Mayor Antonio Villaraigosa joined Bratton at an afternoon news conference to discuss the latest shooting. He noted that there had been several apparently unprovoked gang attacks in recent weeks."What's been particularly disturbing is the sensational nature of some of these incidents," Villaraigosa said. "It was people minding their own business. . . . That's what causes even more concern. This wasn't a gang battle."Josefina Salazar, 40, who lives in the neighborhood with her two children, said residents live in constant fear of gang violence."We worry about our security here," she said. "But rent is so high there's no option to go anywhere else."
Salazar, who stood outside a house where several TV trucks were parked, said the mayor and police chief "say they're cleaning the city up, but then things like this happen again."Another resident, who has lived in the neighborhood for three years and did not want to be identified, described the area as "gang infested" and pointed to the graffiti on a nearby driveway. He said his garage door also has been painted with graffiti.

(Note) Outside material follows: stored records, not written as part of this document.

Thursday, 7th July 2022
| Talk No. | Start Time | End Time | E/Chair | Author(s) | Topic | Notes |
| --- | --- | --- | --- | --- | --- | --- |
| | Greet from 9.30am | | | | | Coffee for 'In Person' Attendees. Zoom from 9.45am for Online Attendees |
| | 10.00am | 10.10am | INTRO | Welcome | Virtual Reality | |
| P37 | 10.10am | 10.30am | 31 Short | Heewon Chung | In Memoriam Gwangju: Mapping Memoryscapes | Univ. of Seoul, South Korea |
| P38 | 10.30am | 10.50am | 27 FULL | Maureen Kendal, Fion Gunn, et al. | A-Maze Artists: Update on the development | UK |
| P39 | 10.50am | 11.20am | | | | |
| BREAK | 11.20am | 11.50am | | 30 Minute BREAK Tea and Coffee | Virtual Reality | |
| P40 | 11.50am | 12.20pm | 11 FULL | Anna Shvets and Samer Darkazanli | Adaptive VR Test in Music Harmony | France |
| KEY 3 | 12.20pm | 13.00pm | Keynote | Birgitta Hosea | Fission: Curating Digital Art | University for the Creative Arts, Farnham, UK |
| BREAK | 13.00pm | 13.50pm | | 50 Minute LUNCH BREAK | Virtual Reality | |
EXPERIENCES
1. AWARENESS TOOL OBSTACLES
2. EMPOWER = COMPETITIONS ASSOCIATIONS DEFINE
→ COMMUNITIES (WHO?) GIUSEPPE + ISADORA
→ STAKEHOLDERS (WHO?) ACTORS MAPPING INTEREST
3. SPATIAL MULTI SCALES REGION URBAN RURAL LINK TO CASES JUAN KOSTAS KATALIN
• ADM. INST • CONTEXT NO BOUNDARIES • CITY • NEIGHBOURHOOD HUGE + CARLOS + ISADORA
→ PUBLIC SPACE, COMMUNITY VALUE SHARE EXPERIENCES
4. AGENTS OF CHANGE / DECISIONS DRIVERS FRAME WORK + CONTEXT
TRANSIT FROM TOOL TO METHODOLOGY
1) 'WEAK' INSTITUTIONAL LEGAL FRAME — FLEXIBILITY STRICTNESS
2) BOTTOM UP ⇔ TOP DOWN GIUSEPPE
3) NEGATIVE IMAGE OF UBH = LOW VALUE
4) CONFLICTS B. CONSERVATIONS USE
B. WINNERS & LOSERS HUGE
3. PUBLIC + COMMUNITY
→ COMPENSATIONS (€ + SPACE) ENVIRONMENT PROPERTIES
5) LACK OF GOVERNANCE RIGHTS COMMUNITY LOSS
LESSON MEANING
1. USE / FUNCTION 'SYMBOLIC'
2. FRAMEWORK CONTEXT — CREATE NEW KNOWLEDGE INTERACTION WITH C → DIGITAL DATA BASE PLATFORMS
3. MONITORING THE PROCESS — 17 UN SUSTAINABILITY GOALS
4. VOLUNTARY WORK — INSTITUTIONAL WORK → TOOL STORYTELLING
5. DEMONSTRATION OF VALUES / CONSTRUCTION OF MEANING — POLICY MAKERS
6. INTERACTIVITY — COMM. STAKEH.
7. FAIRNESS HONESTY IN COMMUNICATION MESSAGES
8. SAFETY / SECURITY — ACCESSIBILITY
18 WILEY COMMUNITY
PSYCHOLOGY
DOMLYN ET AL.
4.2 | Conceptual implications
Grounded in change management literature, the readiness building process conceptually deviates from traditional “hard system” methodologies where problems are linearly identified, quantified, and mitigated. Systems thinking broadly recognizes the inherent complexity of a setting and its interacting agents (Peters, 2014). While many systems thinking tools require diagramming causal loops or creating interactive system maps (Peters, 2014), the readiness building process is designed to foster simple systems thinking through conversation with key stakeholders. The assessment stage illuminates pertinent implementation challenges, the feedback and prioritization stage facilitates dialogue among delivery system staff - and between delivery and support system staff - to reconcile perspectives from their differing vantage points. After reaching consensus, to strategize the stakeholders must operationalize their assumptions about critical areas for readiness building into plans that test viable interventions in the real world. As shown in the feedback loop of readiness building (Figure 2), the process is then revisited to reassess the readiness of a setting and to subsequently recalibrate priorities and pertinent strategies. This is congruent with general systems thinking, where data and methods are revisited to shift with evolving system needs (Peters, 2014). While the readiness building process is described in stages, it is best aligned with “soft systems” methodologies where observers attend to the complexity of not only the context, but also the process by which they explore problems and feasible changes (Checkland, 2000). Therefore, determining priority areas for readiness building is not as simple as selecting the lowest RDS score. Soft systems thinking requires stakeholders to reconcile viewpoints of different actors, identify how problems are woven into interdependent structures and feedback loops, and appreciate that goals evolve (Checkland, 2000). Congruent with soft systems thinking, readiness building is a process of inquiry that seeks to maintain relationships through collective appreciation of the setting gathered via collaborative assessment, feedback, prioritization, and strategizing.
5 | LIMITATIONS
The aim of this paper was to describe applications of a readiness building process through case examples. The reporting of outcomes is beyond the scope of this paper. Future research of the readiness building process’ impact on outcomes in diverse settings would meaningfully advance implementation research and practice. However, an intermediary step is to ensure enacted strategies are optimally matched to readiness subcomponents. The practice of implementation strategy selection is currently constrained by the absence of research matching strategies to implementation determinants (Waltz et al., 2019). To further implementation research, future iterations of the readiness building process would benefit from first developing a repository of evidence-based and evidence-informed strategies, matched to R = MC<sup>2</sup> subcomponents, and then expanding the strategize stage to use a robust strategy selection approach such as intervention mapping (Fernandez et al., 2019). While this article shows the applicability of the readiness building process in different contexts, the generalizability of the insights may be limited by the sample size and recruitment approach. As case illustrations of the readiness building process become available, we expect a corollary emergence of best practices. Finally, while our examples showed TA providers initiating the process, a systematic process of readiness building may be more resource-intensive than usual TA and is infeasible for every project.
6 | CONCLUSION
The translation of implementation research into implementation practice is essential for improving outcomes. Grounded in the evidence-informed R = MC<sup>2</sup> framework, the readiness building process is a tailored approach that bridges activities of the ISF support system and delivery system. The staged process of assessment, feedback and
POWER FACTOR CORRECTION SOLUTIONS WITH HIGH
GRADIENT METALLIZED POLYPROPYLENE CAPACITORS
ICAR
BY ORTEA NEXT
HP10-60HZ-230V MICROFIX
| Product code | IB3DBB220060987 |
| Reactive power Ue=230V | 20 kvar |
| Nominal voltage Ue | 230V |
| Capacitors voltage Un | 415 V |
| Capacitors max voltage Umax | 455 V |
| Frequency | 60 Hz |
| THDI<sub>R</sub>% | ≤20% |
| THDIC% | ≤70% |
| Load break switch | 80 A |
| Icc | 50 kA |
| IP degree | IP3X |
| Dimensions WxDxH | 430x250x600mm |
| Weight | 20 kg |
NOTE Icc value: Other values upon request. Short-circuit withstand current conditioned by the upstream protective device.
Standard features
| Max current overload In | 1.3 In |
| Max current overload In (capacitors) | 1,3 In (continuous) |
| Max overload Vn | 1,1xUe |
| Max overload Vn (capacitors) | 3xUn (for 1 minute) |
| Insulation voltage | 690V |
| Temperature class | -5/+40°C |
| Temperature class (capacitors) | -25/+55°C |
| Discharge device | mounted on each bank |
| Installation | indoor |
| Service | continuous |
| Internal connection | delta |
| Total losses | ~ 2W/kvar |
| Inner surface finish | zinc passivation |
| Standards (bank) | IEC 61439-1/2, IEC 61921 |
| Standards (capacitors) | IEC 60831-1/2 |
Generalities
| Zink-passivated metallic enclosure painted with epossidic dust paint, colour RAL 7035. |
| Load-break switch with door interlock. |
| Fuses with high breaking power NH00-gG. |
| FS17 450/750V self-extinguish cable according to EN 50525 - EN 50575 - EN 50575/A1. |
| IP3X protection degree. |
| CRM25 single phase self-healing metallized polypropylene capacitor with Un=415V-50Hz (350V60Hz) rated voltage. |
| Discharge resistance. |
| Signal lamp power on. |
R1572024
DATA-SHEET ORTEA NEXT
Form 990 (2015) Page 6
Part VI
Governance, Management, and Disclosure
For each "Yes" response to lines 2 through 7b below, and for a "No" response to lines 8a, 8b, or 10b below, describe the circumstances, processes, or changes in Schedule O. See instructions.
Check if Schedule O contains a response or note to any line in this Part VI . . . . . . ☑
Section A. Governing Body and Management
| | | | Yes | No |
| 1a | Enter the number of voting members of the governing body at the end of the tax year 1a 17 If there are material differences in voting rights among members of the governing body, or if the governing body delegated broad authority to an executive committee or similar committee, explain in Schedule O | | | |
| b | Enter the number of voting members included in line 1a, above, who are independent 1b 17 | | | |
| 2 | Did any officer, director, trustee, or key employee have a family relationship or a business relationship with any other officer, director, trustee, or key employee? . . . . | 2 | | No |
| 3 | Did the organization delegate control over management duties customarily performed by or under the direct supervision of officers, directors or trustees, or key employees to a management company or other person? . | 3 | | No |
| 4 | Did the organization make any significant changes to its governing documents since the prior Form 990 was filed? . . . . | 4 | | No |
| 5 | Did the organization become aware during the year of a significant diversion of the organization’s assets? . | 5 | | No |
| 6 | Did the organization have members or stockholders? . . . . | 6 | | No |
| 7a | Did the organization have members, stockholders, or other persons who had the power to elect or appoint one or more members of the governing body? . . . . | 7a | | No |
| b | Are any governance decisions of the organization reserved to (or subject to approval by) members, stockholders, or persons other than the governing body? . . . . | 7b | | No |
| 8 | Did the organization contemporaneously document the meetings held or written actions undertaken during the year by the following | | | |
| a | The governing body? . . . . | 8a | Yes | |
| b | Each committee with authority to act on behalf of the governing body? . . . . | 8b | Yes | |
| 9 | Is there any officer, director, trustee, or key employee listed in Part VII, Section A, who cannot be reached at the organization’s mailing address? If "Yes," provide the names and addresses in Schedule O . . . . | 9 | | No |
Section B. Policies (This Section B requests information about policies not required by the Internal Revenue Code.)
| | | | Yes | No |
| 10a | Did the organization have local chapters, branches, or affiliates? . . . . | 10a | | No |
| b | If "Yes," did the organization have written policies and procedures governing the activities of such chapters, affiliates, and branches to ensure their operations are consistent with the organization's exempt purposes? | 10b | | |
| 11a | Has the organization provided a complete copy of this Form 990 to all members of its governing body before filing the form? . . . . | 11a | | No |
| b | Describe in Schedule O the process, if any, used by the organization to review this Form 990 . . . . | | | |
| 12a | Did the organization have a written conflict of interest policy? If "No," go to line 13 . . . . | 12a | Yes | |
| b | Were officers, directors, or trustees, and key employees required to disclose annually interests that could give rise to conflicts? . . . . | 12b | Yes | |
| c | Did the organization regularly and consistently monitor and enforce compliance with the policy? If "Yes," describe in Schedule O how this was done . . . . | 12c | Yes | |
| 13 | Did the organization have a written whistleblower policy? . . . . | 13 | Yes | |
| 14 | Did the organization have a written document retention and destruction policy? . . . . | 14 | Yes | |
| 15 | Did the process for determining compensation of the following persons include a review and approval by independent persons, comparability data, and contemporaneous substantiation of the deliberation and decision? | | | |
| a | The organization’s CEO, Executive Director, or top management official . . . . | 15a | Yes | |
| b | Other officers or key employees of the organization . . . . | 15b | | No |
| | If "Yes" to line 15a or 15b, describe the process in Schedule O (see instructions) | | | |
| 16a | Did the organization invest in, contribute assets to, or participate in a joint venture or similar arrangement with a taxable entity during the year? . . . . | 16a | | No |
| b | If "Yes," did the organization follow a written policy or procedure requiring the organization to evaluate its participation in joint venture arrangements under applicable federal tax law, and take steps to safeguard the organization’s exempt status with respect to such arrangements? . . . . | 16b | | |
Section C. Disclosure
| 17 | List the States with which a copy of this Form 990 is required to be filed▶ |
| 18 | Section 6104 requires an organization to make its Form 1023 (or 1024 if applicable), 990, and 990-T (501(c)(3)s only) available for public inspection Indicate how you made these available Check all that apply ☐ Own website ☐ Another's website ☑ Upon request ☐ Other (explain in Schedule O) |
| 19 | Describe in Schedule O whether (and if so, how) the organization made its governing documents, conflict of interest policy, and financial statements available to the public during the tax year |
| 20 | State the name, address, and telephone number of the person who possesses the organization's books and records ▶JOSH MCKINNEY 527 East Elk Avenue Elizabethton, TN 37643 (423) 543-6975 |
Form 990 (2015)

"This place has no laws," he said. The police "never come to protect. They come to collect the dead."
The East Side Torrance and 204th Street gangs are longtime rivals. But they also are known for preying on black residents.
The shooting came a week after Los Angeles City Atty. Rocky Delgadillo obtained a preliminary gang injunction against 26 members of East Side Torrance and 204th Street.The injunction bars the members from associating with one another in public within a designated Harbor Gateway "safety zone." Violators would face up to a year in jail, said Jeff Isaacs, head of the city attorney's criminal prosecutions.
In a declaration supporting Delgadillo's request against East Side Torrance, LAPD Sgt. Dan Robbins said the gang frequently targeted black residents with violence, harassment and racist graffiti."Every black person, but in particular black males, is a potential victim of EST violence and intimidation," wrote Robbins, the LAPD's expert on the two gangs.